Problem requirements
Go through the material that comes after this and count the lines containing "tertiary"; report only the count.
········
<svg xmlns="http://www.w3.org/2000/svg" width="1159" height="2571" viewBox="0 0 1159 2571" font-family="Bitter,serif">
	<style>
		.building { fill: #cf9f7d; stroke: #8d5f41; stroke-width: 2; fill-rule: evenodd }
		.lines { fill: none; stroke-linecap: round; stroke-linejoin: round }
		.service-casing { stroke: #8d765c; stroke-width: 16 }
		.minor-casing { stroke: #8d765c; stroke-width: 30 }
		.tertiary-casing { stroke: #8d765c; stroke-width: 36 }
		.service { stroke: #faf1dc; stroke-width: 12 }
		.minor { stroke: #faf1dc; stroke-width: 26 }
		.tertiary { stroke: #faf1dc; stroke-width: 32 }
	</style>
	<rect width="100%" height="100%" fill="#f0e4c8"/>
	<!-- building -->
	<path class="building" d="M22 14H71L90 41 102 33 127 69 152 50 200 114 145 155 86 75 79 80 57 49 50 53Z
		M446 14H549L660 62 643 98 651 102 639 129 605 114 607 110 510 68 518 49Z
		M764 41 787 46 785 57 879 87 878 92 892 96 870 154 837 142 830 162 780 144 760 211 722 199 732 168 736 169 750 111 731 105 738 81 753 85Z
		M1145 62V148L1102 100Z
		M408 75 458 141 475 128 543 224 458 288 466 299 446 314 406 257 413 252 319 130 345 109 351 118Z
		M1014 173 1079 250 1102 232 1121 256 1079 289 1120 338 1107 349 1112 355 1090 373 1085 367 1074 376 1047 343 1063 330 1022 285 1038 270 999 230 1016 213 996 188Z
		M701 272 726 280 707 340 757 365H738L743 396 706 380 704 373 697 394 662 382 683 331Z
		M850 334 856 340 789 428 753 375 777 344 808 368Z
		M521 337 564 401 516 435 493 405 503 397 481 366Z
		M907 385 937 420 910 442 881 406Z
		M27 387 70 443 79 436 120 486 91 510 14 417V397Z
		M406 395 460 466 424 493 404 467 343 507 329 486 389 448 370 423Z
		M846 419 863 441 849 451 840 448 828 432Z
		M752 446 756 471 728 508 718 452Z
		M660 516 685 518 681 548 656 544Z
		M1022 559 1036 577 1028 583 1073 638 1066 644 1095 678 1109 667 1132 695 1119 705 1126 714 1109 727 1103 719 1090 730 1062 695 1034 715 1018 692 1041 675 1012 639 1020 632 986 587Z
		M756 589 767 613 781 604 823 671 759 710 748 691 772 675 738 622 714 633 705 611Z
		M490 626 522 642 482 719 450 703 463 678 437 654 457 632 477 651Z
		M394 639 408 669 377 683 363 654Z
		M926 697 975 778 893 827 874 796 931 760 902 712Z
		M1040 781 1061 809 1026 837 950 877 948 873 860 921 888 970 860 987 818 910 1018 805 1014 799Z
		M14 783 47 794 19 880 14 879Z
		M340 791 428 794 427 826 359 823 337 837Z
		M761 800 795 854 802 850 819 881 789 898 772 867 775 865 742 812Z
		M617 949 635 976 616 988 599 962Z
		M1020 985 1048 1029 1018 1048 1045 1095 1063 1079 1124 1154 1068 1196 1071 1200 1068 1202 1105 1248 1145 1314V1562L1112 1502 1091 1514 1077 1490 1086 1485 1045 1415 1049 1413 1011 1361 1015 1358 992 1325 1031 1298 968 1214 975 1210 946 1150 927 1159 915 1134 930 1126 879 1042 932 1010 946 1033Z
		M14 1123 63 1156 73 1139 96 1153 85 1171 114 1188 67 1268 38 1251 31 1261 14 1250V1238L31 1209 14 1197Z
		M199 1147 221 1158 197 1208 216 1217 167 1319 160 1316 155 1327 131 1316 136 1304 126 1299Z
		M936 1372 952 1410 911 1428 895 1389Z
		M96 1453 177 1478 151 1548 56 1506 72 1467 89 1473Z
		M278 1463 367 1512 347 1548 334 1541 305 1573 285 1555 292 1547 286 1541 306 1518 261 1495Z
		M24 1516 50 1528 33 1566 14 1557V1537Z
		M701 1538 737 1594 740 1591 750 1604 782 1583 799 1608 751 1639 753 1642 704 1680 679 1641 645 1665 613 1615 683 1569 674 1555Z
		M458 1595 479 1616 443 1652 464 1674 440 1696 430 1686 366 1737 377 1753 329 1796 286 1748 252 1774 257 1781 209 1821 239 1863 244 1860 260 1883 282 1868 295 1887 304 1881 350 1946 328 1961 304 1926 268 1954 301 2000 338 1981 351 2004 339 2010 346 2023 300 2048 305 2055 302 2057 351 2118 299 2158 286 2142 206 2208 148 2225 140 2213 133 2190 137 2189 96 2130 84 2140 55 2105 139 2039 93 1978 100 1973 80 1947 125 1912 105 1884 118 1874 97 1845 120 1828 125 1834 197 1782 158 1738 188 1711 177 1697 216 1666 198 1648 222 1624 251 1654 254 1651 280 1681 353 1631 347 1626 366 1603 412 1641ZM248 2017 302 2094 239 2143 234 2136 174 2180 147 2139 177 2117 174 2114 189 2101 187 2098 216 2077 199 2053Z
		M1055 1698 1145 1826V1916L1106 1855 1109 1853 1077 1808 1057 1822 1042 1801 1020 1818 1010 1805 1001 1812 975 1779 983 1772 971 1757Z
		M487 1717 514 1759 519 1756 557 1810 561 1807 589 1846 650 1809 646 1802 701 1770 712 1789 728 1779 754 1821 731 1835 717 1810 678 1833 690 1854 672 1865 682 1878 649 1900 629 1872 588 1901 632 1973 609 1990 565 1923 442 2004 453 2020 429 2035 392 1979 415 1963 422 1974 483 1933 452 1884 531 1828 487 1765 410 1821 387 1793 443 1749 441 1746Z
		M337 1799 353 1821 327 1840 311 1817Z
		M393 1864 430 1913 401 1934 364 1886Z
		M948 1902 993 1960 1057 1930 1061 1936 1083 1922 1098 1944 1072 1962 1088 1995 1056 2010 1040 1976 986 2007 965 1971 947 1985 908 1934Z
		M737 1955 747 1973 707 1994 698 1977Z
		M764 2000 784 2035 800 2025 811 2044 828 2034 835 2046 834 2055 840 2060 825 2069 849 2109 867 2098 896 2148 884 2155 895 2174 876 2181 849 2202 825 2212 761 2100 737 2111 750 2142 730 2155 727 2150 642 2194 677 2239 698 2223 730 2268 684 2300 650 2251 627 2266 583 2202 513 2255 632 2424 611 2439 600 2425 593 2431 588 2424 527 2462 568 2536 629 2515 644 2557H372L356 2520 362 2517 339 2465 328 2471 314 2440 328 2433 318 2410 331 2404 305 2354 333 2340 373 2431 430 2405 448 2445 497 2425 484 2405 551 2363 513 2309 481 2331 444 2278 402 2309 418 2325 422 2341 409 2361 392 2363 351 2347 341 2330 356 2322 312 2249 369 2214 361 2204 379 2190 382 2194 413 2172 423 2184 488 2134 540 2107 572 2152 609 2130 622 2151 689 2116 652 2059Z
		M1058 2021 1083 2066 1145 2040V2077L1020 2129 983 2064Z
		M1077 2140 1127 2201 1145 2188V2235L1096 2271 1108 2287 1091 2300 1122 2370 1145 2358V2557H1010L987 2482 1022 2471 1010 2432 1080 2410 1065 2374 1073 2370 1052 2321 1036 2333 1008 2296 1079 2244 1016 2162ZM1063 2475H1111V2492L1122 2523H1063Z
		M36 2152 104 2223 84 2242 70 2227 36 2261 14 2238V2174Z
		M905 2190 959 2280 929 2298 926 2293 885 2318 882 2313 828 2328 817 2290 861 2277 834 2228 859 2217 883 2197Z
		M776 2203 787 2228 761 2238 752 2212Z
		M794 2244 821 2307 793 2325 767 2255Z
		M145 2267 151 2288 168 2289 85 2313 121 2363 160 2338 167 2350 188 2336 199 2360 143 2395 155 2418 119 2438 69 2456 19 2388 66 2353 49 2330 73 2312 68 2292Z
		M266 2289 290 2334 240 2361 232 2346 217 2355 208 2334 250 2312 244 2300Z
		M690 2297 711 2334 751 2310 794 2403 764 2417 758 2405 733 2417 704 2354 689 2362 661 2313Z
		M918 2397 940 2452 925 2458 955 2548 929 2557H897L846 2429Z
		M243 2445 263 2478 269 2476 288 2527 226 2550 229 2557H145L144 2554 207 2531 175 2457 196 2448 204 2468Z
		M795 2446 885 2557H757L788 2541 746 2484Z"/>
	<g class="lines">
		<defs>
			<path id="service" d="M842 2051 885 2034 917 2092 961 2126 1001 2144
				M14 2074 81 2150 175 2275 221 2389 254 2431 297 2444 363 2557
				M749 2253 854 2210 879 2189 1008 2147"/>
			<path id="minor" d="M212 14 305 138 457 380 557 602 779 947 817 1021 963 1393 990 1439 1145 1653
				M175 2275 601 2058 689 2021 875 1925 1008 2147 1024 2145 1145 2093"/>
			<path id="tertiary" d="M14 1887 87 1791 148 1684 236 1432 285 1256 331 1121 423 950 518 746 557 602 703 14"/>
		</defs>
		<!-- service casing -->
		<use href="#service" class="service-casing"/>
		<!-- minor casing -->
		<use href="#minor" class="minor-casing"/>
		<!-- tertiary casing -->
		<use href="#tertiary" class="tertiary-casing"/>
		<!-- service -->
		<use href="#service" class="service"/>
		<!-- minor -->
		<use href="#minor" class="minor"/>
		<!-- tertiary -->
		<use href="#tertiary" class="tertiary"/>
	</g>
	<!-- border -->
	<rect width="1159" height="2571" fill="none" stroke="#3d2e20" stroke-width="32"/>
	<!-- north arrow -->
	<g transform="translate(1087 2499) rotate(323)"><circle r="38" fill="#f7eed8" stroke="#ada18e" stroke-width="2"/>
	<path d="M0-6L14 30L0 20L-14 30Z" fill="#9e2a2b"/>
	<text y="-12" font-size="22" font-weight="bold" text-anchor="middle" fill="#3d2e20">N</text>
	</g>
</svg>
········
Worked solution
7